El kender escrutó el laboratorio, preso de un invencible temor. Llamó al guerrero en un susurro y no recibió más contestación que un retumbar distante, producido por el imparable vaivén de la tierra. De pronto, bajo la luz indirecta de la antorcha, distinguió un fulgor metálico en el suelo, cerca de un escritorio. A trompicones, cruzó la cámara y recogió el objeto que lo despedía.
Se cerró su mano sobre la empuñadura de una espada de gladiador. Apuntalándose en el decorado mueble para no perder el equilibrio, examinó la sangre de su acero y, mientras lo hacía, detectó algo más. Era un retazo de paño blanco, arrugado en el suelo junto al arma, donde aparecía bordado el símbolo de Paladine en hilos de oro que brillaban tenuemente bajo el reflejo de la solitaria llama. Reparó entonces en el círculo mágico que lo cercaba, un círculo que debió ser argénteo pero que se había tornado negro al consumirse.
—Se han ido —musitó a los enjaulados monstruos—. Se han ido, me han abandonado.
Un repentino combeo del suelo lo arrojó de bruces, en el mismo instante en que rugía un fragor que a punto estuvo de atrofiar sus tímpanos, tan devastador fue. Alzó la cabeza en su incómoda postura a fin de examinar el techo, y su espanto rebasó todos los límites al comprobar que se había rasgado en dos mitades. Crujió la roca, y los cimientos de la mole cedieron a la embestida de las fuerzas divinas.
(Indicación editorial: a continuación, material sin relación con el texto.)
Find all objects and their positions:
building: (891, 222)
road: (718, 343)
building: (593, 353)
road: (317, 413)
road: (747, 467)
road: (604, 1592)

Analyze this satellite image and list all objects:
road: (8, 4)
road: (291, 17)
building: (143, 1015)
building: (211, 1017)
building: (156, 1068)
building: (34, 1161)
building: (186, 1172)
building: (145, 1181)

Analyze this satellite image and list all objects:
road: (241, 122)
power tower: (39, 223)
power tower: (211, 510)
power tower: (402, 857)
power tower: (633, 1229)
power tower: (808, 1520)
El edificio se resquebrajó. Los muros volaron por los aires, el mármol se desprendió en aserrados fragmentos y los suelos, uno tras otro, estallaron como los pétalos de la rosa Hiemis al recibir el calor del sol, un influjo que desaparece con la llegada del crepúsculo, agostando su vida. Siguió atentamente el progresivo desmoronamiento hasta que, al fin, vio a través de la hendidura que la torre central se venía abajo, desintegrada, y en su caída provocaba un temblor más desolador que el del terremoto.
Incapaz de moverse, consciente de que lo protegían los malignos hechizos de un mago muerto tiempo atrás, Tas permaneció en el laboratorio de Fistandantilus con la mirada fija en el cielo.
La bóveda celeste escupía lenguas de fuego sobre la malhadada ciudad de Istar.